Nilesh ji,
First we need to look at what this Ne actually means.
Some of the fundamental equations of population genetics are based on something called the Hardy Weinberg principle. This makes various assumptions, such as: mating opportunities for all individuals in the population are equal, no mutation occurs (hence no natural selection), no migration occurs (no introduction of new alleles from immigration or loss of alleles from emigration), no genetic drift occurs, etc. Given all these conditions, Hardy Weinberg principle says that the alleles for each locus in the entire genome will reach equilibrium frequencies that are calculable based on their initial frequencies in the population.
But of course in the real world these things do occur! Migration and mutation increase the diversity of alleles (population heterozygosity) over time; genetic drift, natural selection, founder effects etc. will decrease diversity of alleles over time.
So, much of the rest of population genetics is based on introducing various estimators on top of the Hardy Weinberg equations to correct for all these things, and then refining the estimators as more and more observations of data prove to fit (or not fit) the population parameters that would be expected based on their existing definitions.
Ne the "effective population size" is one parameter that changes when you consider a non-ideal population.
In an "ideal population", where:
1) Number of males and females are equal, and all are equally able to reproduce,
2) All individuals are equally likely to produce offspring, and the number of offspring that each produces varies no more than expected by chance,
3) All mating is random, and
4) The number of mating individuals does not change from one generation to the next (steady state population),
Ne exactly equals the census population size, the total number of mating-age individuals.
But no population is ideal! For example, what if one sex outnumbers the other? In this case it can be shown that Ne = 4NmNf/(Nm + Nf), where Nm is the number of males and Nf is the number of females.
So what is the relationship of Ne to the type of data that Karmin et al are analyzing? To cut a long story short, a scientist called Kingman showed that "coalescence time" for a particular allelic locus in a population is mathematically related to the Ne at the time when all the ancestral lineages sharing that particular allele at that locus "coalesced" into a single individual ancestor.
Thus Ne becomes a factor in many Bayesian estimates of time to most recent common ancestor (TMRCA), which is related to coalescence time for a particular allelic locus. There are both frequentist methods and Bayesian methods to calculate TMRCA. Frequentist methods rely on something called the "infinite alleles hypothesis", which makes them prone to over- or under-estimating TMRCA based on whether a greater or smaller number of allelic sites are studied, respectively. Bayesian methods are not prone to this problem, but they do require you to make assumptions about what the Ne was in order to construct a posterior probability distribution for TMRCA, as well as the mutation rate for each allele under consideration.
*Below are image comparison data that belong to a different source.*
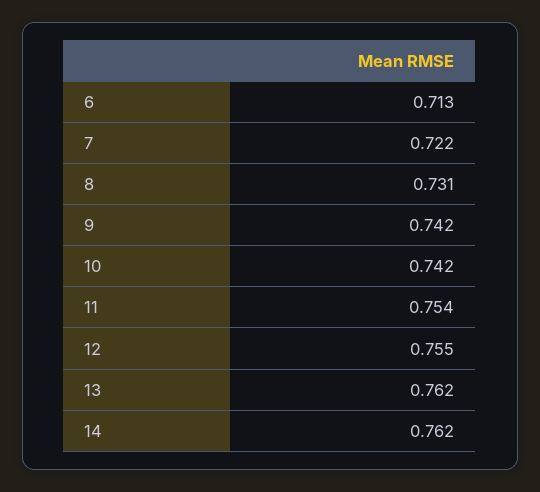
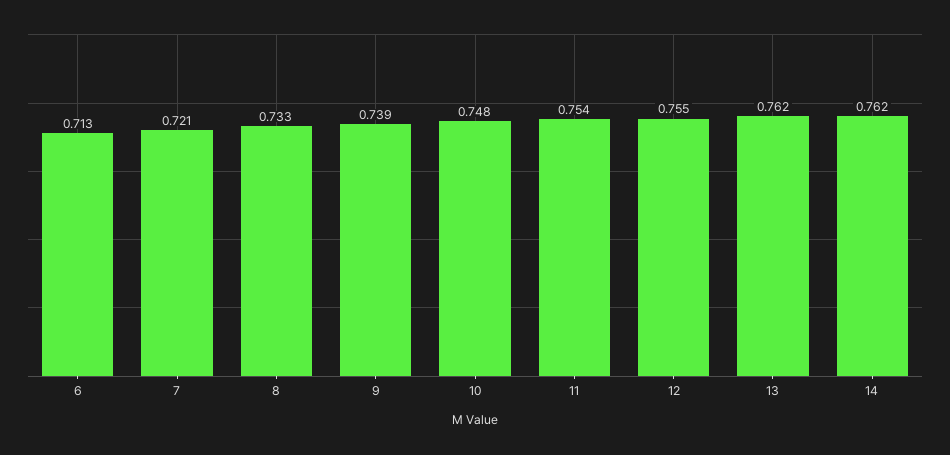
7: 0.722 -> 0.721
8: 0.731 -> 0.733
9: 0.742 -> 0.739
10: 0.742 -> 0.748

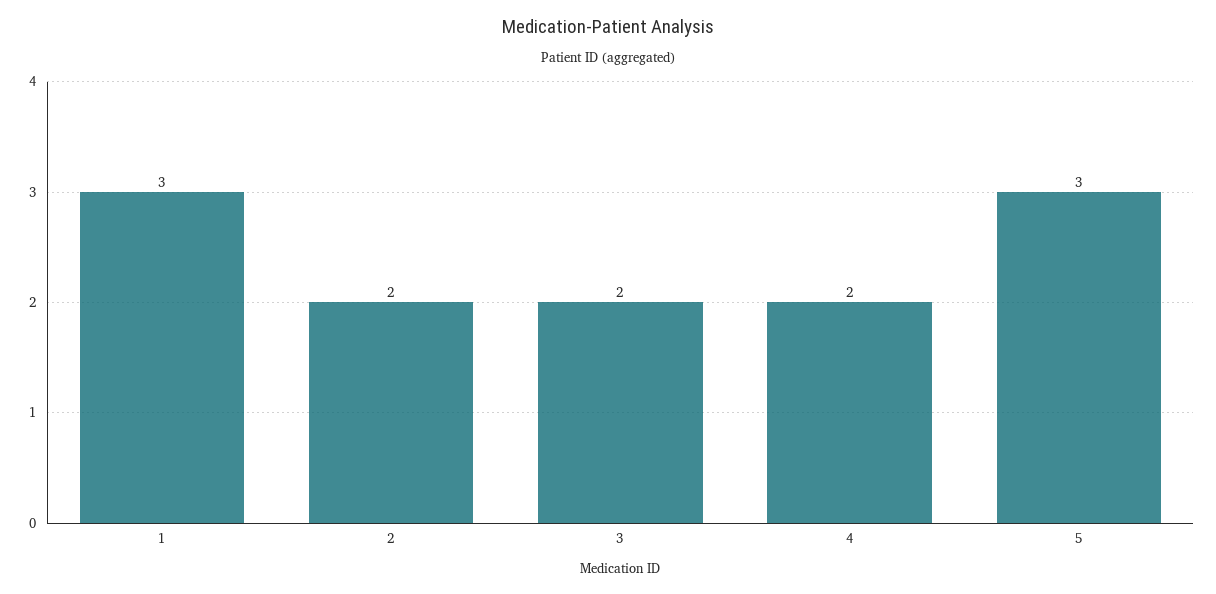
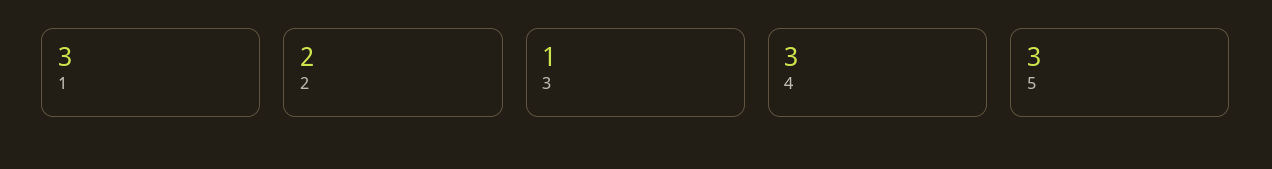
3: 2 -> 1
4: 2 -> 3

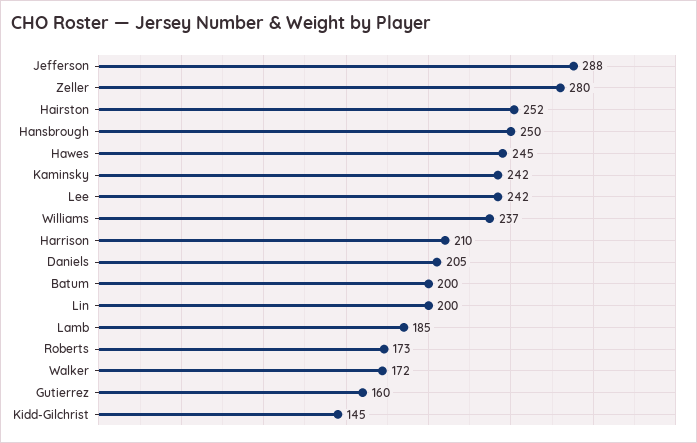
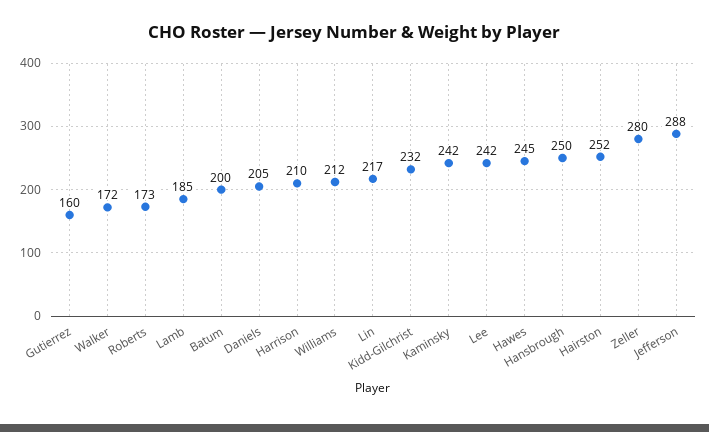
Williams: 237 -> 212
Lin: 200 -> 217
Kidd-Gilchrist: 145 -> 232

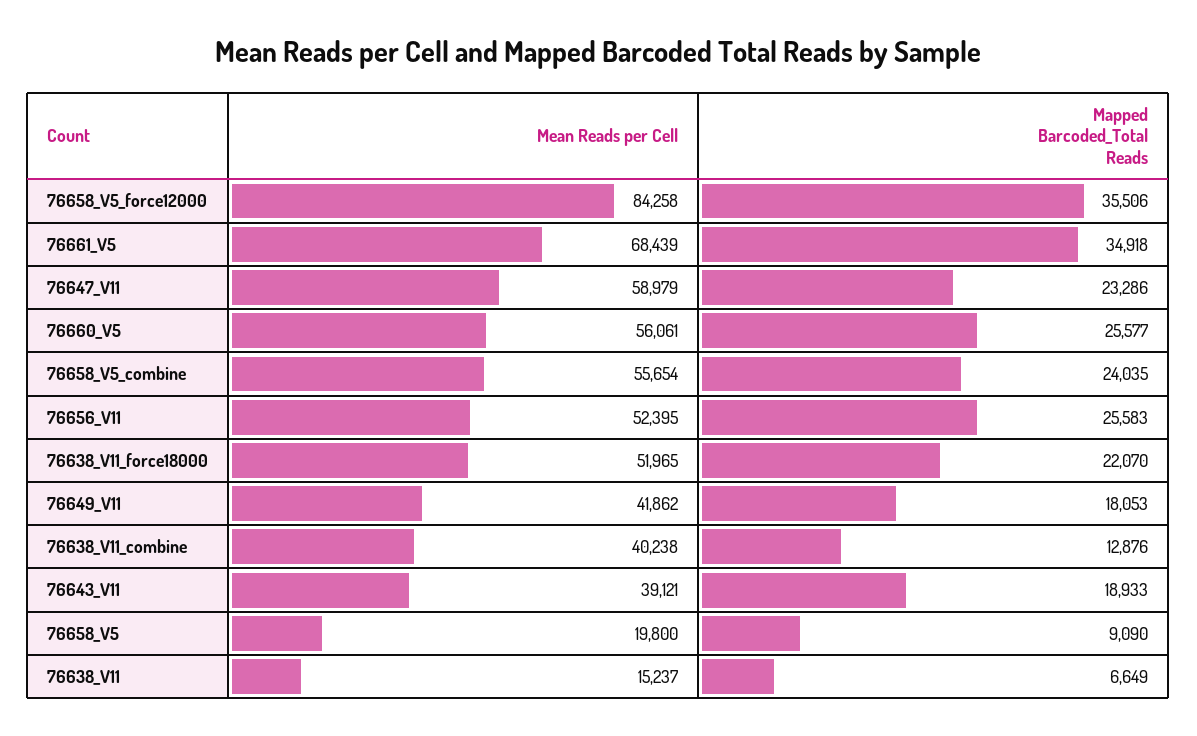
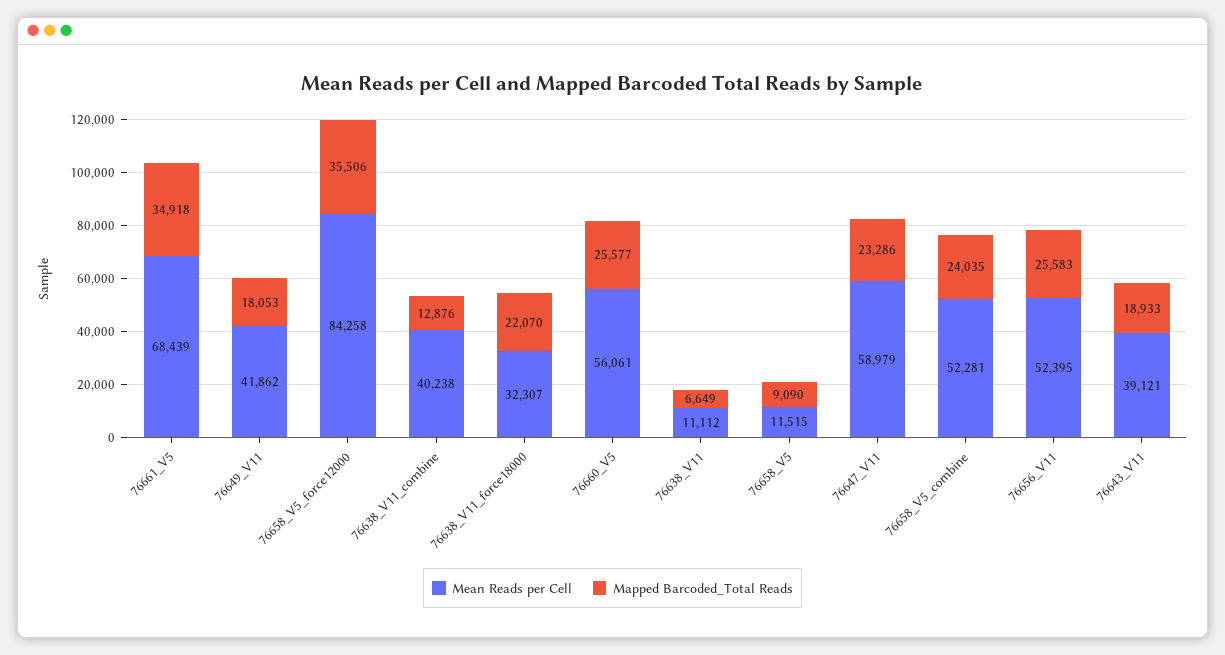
Mean Reads per Cell, 76658_V5_combine: 55654 -> 52281
Mean Reads per Cell, 76638_V11_force18000: 51965 -> 32307
Mean Reads per Cell, 76658_V5: 19800 -> 11515
Mean Reads per Cell, 76638_V11: 15237 -> 11112

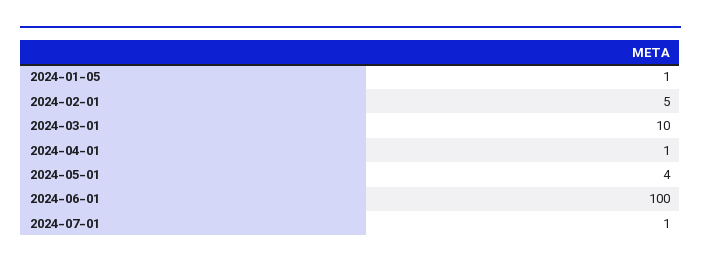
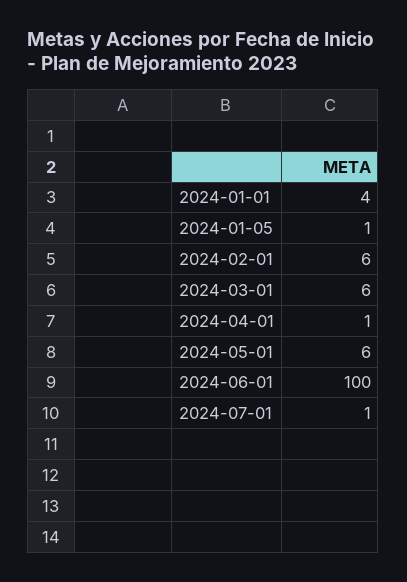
2024-02-01: 5 -> 6
2024-03-01: 10 -> 6
2024-05-01: 4 -> 6
2024-01-01: none -> 4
In this paper by Walsh (2001), he provides what is an often used method for determining the Bayesian posterior distribution for TMRCA
http://www.genetics.org/content/genetic ... 7.full.pdf
I cannot post mathematical equations here, but the term lambda in the equations on p 889 is defined as (Ne)^-1. These equations are used to estimate TMRCA from the inputs n (observed score of markers for each allelic locus studied between two individuals), mu (estimated mutation rate per locus), and lambda (the inverse of Ne).
Thus, TMRCA estimates calculated for data like that of Karmin et al, using statistical software like this,
https://taming-the-beast.github.io/tuto ... ine-plots/ can be used backwards to infer Ne. That is what the Bayesian skyline plots in the paper you linked are showing. They used coalescence times for alleles on the 320 Y chromosomes they sequenced to infer contemporaneous Ne for males, and coalescence times calculated for alleles on the mtDNA samples they sequenced to infer contemporaneous Ne for females.
It is interesting to note that, again looking the other way, there are no fewer than EIGHT different Bayesian methods currently in use to estimate TMRCA values! See
https://www.nature.com/articles/ejhg2015258 for details. The gist of it is, ALL these Bayesian methods rely on some assumption or other to be made by the investigator regarding Ne that do not work equally well for all population demographic models. So in essence, the TMRCA value you get by these methods depends on what you assume happened to the population, historically/demographically speaking.
You can see the perils of this process if scientific rigor is not carefully applied and racist constructs like AIT, PIE etc. are taken to be the gospel truth. If your initial assumptions about Ne, based on prior assumptions about migration, invasion, civilizational collapse, population bottlenecks, founder effects etc. are bullshit, then the TMRCA value you get will be bullshit. The age of coalescence you derive for whatever allelic locus you are studying, be it M780 or Z93 or whatever, will be bullshit. Then if that age of coalescence is cited by other papers and used in other studies to reconstruct parallel but related population demographic models, those will also be bullshit. And so it goes, from Michael Bamshad to Martin Richards to Tony Joseph.